[Start of Attachment]

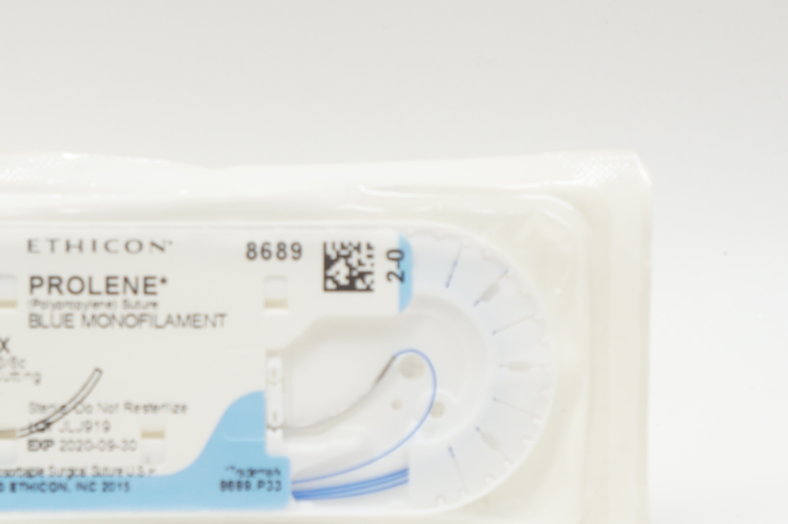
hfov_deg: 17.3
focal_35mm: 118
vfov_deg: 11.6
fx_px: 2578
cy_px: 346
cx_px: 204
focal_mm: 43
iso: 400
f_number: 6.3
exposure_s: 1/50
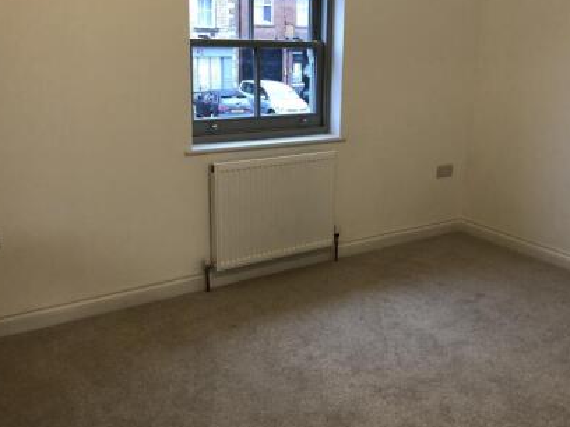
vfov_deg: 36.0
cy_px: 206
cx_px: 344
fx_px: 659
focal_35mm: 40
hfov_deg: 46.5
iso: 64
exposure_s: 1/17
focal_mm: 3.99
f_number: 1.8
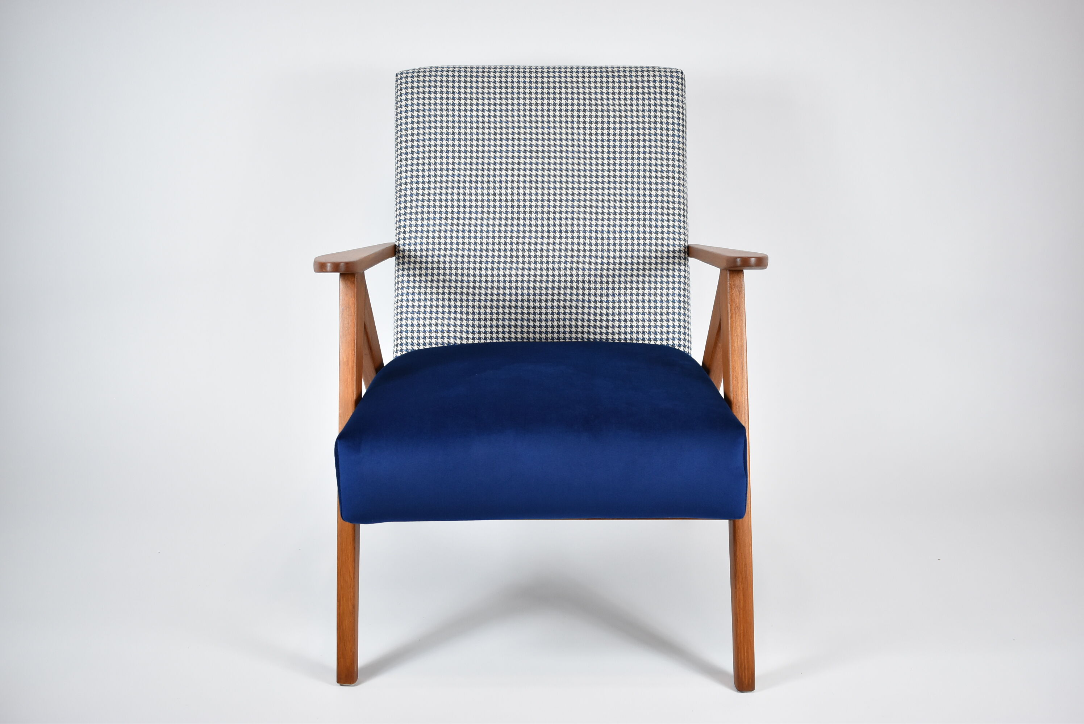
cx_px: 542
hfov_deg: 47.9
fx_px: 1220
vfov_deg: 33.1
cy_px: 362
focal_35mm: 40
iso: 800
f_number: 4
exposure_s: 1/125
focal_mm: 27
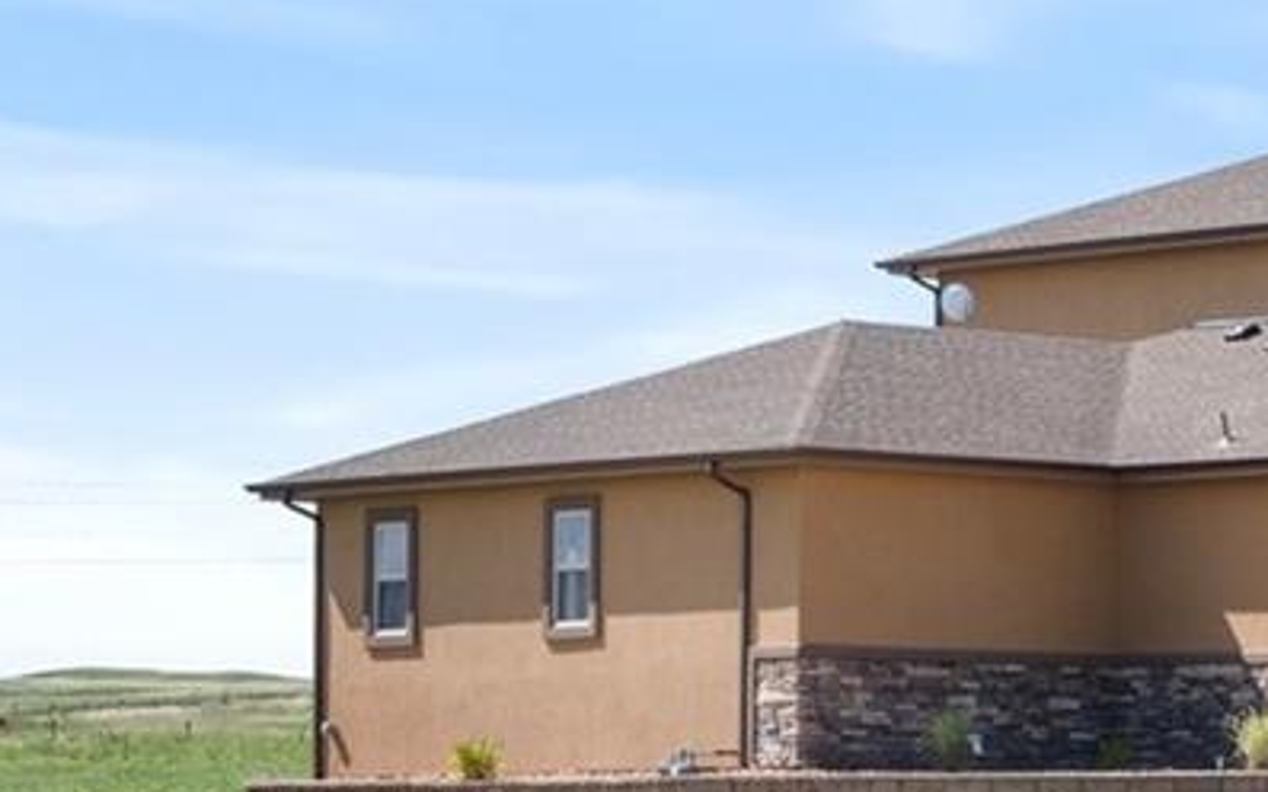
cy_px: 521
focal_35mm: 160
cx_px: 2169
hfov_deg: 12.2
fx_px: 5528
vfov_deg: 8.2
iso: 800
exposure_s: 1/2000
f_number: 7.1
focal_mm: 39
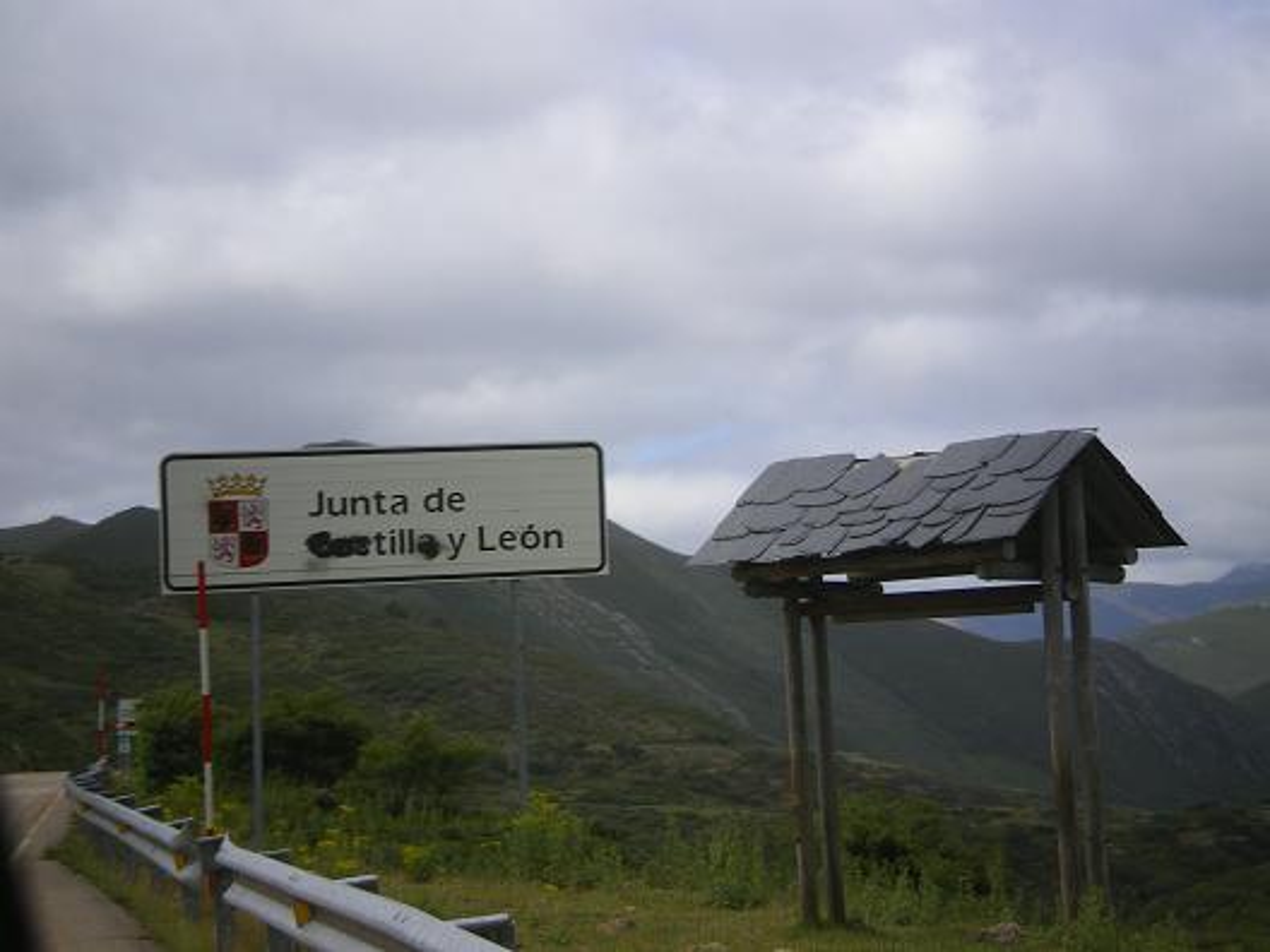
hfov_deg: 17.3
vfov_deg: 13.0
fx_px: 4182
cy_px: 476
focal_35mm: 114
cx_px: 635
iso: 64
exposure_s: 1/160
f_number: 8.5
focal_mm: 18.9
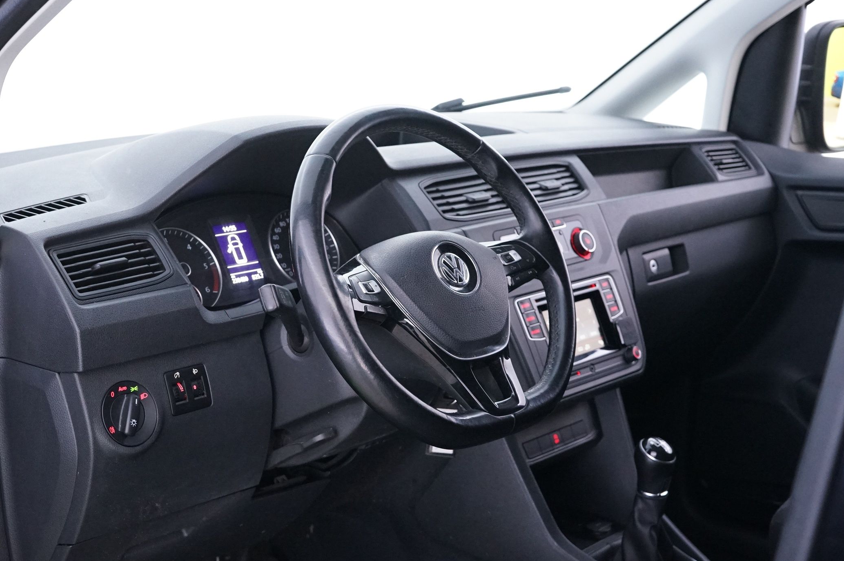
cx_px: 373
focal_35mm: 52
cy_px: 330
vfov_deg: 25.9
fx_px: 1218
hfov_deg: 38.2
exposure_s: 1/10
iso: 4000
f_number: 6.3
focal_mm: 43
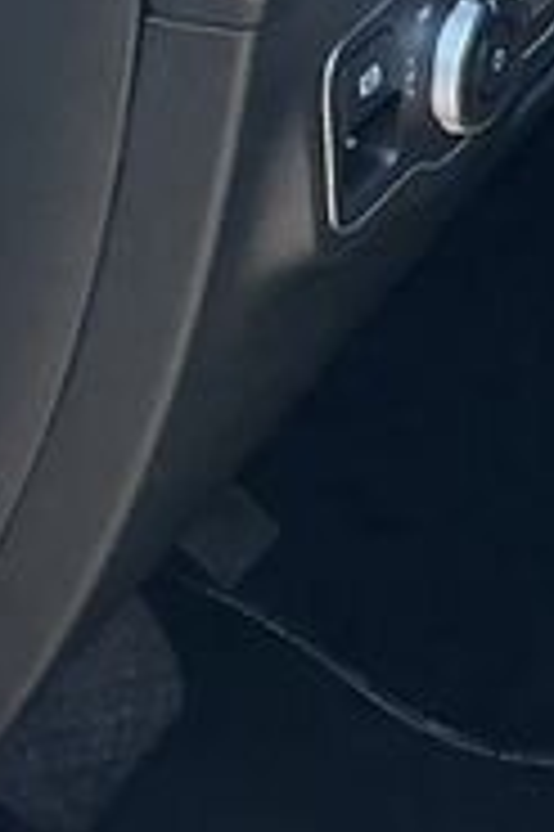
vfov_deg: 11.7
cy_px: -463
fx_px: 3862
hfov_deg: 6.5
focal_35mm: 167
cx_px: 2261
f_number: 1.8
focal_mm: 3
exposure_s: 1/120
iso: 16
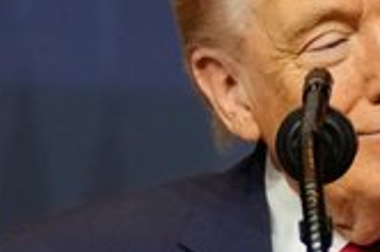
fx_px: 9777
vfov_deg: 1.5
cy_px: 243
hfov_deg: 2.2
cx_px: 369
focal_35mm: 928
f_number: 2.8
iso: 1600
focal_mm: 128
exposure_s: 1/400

[End of Attachment]

Your assignment:
When you reach the line with "exposure_s: 1/120" in the entries above, start copying, and go on word for word to the last line; skip any picture.

Answer box:
exposure_s: 1/120
iso: 16
fx_px: 9777
vfov_deg: 1.5
cy_px: 243
hfov_deg: 2.2
cx_px: 369
focal_35mm: 928
f_number: 2.8
iso: 1600
focal_mm: 128
exposure_s: 1/400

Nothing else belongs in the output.